If you look at the following chart, gold demand has been steady during both risk-on and risk-off periods, but the biggest uptick is seen in 2020 (Covid period) and now in 2025, when there’s uncertainty about economic growth, the threat of a trade war looms large, and geopolitical risk shrouds the markets. The most efficient way to hedge against uncertainty is to buy the one asset you know will always stand the test of time.

3. Inflation Hedge
As opposed to fiat currency, gold is inherently fixed in supply. The supply of gold is inelastic, with the mining production adding only 1-2% annually to the total above-ground stock.
As Joe Weisenthal quotes in this speech,
One of the striking things about gold is just how incredibly hard it is to attain (and hold onto once you have it) and the different things you have to master to get gold.
To get gold, you
— Have to be good at warfare
— Be able to marshall an extensive human workforce to mine it
— Mastery of global supply and logistics routes
— Be able to command guards who will watch your gold, and not steal it
— Have the technical know-how to get gold out of the ground, which is expensive and
cumbersome. And so on…Gold, then, is a very specific proof of work. If you can get gold, you’ve proven that you have the ability to run a state or some state-like entity.

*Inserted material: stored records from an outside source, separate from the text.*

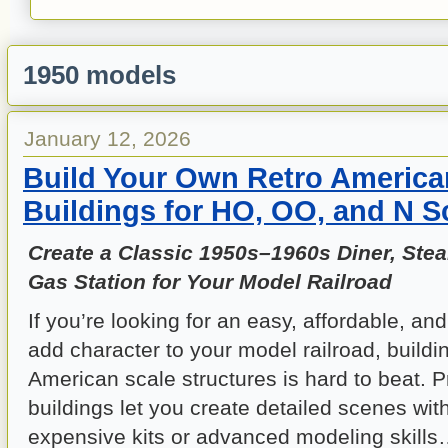
1950 models
January 12, 2026
Build Your Own Retro America
Buildings for HO, OO, and N S
Create a Classic 1950s–1960s Diner, Ste
Gas Station for Your Model Railroad
If you’re looking for an easy, affordable, an
add character to your model railroad, buildi
American scale structures is hard to beat. 
buildings let you create detailed scenes wi
expensive kits or advanced modeling skills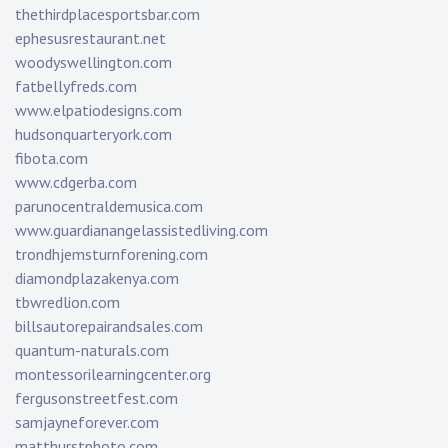
thethirdplacesportsbar.com
ephesusrestaurant.net
woodyswellington.com
fatbellyfreds.com
www.elpatiodesigns.com
hudsonquarteryork.com
fibota.com
www.cdgerba.com
parunocentraldemusica.com
www.guardianangelassistedliving.com
trondhjemsturnforening.com
diamondplazakenya.com
tbwredlion.com
billsautorepairandsales.com
quantum-naturals.com
montessorilearningcenter.org
fergusonstreetfest.com
samjayneforever.com
matthurstphoto.com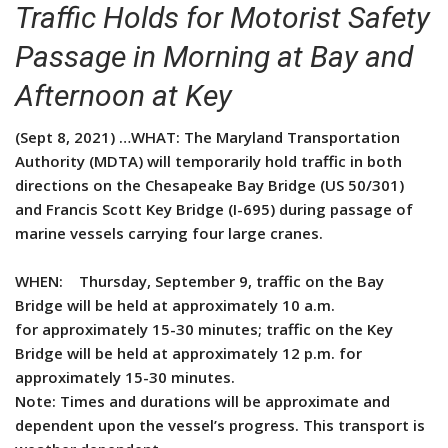
Traffic Holds for Motorist Safety
Passage in Morning at Bay and
Afternoon at Key
(Sept 8, 2021) …WHAT: The Maryland Transportation
Authority (MDTA) will temporarily hold traffic in both
directions on the Chesapeake Bay Bridge (US 50/301)
and Francis Scott Key Bridge (I-695) during passage of
marine vessels carrying four large cranes.
WHEN: Thursday, September 9, traffic on the Bay
Bridge will be held at approximately 10 a.m.
for approximately 15-30 minutes; traffic on the Key
Bridge will be held at approximately 12 p.m. for
approximately 15-30 minutes.
Note: Times and durations will be approximate and
dependent upon the vessel’s progress. This transport is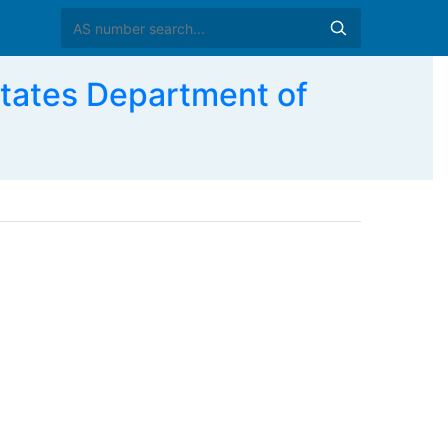
ates Department of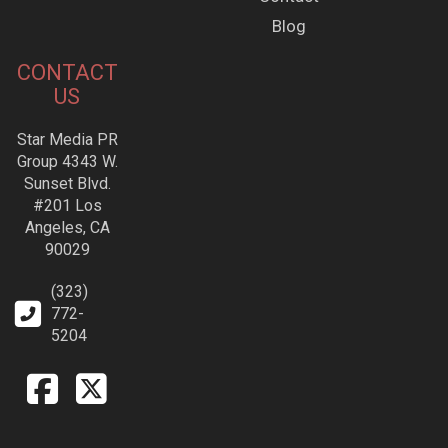
Blog
CONTACT
US
Star Media PR
Group 4343 W.
Sunset Blvd.
#201 Los
Angeles, CA
90029
(323)
772-
5204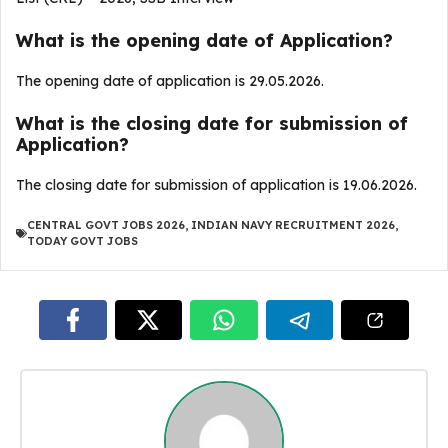
What is the opening date of Application?
The opening date of application is 29.05.2026.
What is the closing date for submission of
Application?
The closing date for submission of application is 19.06.2026.
CENTRAL GOVT JOBS 2026
,
INDIAN NAVY RECRUITMENT 2026
,
TODAY GOVT JOBS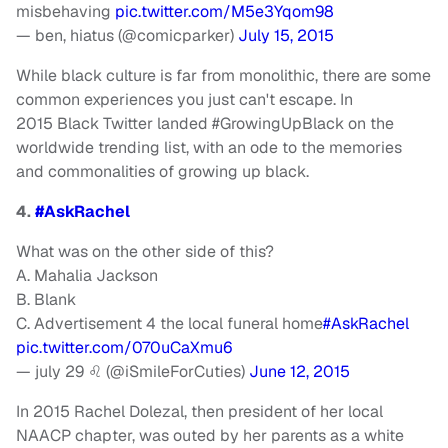
misbehaving
pic.twitter.com/M5e3Yqom98
— ben, hiatus (@comicparker)
July 15, 2015
While black culture is far from monolithic, there are some
common experiences you just can't escape. In
2015 Black Twitter landed #GrowingUpBlack on the
worldwide trending list, with an ode to the memories
and commonalities of growing up black.
4.
#AskRachel
What was on the other side of this?
A. Mahalia Jackson
B. Blank
C. Advertisement 4 the local funeral home
#AskRachel
pic.twitter.com/070uCaXmu6
— july 29 ♌️ (@iSmileForCuties)
June 12, 2015
In 2015 Rachel Dolezal, then president of her local
NAACP chapter, was outed by her parents as a white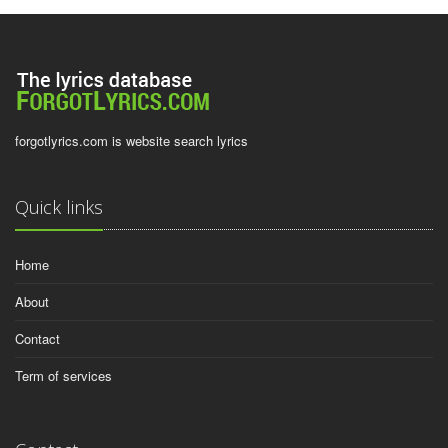
forgotlyrics.com is website search lyrics
Quick links
Home
About
Contact
Term of services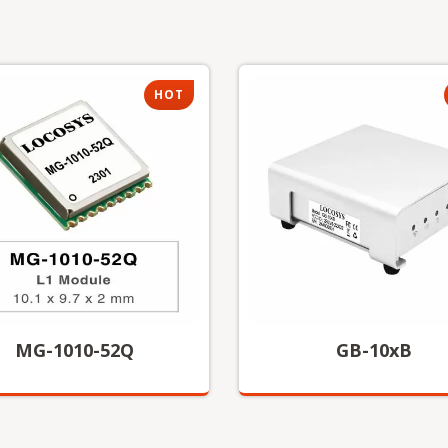
HOT
MG-1010-52Q
GB-10xB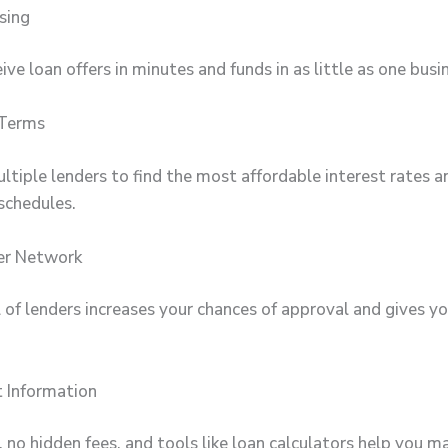
sing
ive loan offers in minutes and funds in as little as one busi
 Terms
tiple lenders to find the most affordable interest rates a
schedules.
er Network
 of lenders increases your chances of approval and gives y
 Information
 no hidden fees, and tools like loan calculators help you m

Gold is a well-burnished inflation hedge — High inflation episodes or high inflation expectations have coincided with higher gold prices.

4. Currency Debasement
If you look at the US dollar, it has slid 11% in the first half of 2025 - clocking its biggest decline in 50 years. Other major currencies - the Swiss franc, Euro, and Yen - are also lagging behind.

High deficit spending by governments leading to currency debasement is now driving this ‘debasement trade’ wherein investors pull away from sovereign debt and currencies. On the other side of the trade is gold (among other precious metals), which continues its rally.